Linux-Fsdevel Archive on lore.kernel.org
 help / color / Atom feed
From: "Darrick J. Wong" <darrick.wong@oracle.com>
To: Christoph Hellwig <hch@lst.de>
Cc: Goldwyn Rodrigues <rgoldwyn@suse.com>,
	linux-xfs@vger.kernel.org, linux-fsdevel@vger.kernel.org
Subject: Re: [PATCH 09/19] xfs: remove xfs_reflink_dirty_extents
Date: Wed, 18 Sep 2019 10:17:33 -0700
Message-ID: <20190918171733.GA2229799@magnolia> (raw)
In-Reply-To: <20190909182722.16783-10-hch@lst.de>

On Mon, Sep 09, 2019 at 08:27:12PM +0200, Christoph Hellwig wrote:
> Now that xfs_file_unshare is not completely dumb we can just call it
> directly without iterating the extent and reflink btrees ourselves.
> 
> Signed-off-by: Christoph Hellwig <hch@lst.de>
> ---
>  fs/xfs/xfs_reflink.c | 108 ++++---------------------------------------
>  1 file changed, 10 insertions(+), 98 deletions(-)

◆ **Data shown**:

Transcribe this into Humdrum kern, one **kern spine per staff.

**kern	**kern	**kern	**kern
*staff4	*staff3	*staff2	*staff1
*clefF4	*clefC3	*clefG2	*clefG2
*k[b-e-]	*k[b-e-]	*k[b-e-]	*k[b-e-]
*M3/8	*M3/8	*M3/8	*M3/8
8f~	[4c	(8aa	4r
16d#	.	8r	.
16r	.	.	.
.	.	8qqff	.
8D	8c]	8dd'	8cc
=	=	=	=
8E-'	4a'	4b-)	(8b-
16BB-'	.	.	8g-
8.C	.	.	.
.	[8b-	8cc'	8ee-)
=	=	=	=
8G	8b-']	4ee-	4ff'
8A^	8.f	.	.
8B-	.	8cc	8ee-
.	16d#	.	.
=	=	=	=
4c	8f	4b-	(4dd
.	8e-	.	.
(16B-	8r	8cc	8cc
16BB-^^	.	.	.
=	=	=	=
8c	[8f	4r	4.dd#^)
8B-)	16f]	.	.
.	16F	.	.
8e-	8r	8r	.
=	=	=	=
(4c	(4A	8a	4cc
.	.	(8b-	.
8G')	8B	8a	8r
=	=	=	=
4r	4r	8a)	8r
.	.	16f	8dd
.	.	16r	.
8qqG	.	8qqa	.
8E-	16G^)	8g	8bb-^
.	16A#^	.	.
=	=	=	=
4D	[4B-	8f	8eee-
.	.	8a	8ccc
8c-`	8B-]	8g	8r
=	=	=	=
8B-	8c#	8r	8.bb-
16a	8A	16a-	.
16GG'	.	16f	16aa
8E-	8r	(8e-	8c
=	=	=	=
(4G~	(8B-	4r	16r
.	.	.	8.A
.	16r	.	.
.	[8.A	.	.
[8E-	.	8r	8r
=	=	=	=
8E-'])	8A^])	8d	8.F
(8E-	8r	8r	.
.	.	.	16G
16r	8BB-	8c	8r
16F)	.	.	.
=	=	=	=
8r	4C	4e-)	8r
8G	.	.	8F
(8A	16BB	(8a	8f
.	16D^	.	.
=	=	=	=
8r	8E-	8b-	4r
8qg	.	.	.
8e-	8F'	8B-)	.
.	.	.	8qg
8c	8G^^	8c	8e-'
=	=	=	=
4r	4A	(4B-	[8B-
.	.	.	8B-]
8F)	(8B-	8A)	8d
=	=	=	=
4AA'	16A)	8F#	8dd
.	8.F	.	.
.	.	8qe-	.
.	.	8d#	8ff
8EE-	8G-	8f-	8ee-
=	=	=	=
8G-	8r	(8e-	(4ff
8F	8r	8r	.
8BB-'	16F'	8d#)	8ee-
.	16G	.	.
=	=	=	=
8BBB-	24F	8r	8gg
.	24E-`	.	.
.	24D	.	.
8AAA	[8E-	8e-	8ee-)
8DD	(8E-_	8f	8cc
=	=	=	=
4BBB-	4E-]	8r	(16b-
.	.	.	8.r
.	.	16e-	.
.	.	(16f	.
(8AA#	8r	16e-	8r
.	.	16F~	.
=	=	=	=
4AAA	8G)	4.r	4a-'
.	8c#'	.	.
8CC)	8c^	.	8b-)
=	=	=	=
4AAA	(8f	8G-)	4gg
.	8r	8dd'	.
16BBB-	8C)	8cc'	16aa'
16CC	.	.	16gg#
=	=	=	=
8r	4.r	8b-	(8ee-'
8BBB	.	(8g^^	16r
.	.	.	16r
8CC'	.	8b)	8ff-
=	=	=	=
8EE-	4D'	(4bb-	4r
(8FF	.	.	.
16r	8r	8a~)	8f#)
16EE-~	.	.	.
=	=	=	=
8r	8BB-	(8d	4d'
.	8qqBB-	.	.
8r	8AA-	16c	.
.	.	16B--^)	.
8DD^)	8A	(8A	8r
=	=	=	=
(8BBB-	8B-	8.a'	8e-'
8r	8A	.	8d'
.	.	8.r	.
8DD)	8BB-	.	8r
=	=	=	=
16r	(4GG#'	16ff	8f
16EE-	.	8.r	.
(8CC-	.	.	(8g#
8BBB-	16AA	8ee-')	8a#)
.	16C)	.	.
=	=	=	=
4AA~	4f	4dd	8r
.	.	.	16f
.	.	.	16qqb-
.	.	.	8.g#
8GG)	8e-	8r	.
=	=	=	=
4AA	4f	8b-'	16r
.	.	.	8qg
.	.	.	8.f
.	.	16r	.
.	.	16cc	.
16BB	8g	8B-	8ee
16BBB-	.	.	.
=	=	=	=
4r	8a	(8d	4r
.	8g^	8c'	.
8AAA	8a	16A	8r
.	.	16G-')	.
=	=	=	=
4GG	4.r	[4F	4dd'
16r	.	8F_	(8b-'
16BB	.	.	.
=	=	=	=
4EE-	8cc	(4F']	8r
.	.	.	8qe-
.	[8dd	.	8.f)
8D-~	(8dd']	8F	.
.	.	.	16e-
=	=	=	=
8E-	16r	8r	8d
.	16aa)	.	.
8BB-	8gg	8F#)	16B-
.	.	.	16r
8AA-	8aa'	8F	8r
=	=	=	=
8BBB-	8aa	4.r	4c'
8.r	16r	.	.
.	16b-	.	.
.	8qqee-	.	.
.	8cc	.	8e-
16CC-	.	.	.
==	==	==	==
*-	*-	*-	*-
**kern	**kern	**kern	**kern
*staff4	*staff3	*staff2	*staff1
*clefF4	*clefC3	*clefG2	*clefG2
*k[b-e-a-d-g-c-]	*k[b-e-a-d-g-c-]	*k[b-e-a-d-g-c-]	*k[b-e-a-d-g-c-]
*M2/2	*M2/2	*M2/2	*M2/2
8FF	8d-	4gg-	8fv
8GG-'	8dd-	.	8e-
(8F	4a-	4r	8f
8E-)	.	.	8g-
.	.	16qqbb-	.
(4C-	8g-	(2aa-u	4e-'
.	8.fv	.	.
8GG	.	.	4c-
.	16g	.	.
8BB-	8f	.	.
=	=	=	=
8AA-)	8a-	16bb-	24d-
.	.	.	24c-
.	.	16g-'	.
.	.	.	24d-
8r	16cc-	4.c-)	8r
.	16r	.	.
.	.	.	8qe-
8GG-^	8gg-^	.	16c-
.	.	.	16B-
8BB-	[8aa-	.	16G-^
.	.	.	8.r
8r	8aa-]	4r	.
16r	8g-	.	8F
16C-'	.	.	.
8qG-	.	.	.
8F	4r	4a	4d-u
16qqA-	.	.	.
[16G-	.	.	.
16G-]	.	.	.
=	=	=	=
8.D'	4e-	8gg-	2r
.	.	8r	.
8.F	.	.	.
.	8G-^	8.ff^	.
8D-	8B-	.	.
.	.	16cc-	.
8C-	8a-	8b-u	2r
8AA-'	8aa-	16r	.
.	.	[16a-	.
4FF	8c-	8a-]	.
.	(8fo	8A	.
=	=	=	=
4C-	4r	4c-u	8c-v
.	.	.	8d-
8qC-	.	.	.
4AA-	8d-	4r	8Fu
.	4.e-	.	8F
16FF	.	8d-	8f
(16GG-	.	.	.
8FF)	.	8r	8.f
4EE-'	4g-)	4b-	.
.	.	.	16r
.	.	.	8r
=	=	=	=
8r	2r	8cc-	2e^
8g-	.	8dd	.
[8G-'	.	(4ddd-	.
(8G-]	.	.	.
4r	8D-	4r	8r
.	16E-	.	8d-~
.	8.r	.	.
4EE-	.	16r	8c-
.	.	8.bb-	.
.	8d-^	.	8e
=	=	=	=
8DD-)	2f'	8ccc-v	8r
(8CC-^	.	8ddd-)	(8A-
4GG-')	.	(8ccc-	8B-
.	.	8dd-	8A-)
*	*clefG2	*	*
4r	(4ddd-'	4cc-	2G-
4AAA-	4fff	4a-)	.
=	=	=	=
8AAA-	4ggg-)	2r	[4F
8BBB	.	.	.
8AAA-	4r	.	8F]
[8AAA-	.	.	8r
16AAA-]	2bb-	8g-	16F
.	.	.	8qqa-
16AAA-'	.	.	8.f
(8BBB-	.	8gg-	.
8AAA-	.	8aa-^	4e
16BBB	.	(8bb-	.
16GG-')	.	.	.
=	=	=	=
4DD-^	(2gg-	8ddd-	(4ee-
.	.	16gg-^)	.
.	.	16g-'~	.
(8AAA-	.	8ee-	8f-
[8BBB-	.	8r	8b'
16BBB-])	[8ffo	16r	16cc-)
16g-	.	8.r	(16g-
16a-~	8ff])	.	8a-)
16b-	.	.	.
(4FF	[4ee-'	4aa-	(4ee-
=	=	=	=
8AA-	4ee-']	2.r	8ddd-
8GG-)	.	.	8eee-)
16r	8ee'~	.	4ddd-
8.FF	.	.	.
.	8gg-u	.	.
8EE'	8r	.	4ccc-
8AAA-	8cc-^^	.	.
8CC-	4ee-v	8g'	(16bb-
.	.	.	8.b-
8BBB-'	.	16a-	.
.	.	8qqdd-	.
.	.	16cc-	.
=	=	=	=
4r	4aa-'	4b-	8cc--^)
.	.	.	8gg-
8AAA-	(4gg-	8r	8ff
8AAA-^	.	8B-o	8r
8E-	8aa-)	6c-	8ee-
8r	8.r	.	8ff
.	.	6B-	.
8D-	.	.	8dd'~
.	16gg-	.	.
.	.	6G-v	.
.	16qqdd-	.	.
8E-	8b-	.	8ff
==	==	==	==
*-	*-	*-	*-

◆ **The tasks**:
A) Sum up the mailing-list message in two sentences.
B) Quote the mailing-list message from "On Mon, Sep" to "reflink btrees ourselves.".

◆ **Outputs for the tasks**:
A) On September 18, 2019, Darrick J. Wong replied to Christoph Hellwig's patch "xfs: remove xfs_reflink_dirty_extents," sent on September 9, 2019. The quoted patch says that since xfs_file_unshare is no longer completely dumb, it can be called directly instead of iterating the extent and reflink btrees, and it changes fs/xfs/xfs_reflink.c with 10 insertions and 98 deletions.

B)
On Mon, Sep 09, 2019 at 08:27:12PM +0200, Christoph Hellwig wrote:
> Now that xfs_file_unshare is not completely dumb we can just call it
> directly without iterating the extent and reflink btrees ourselves.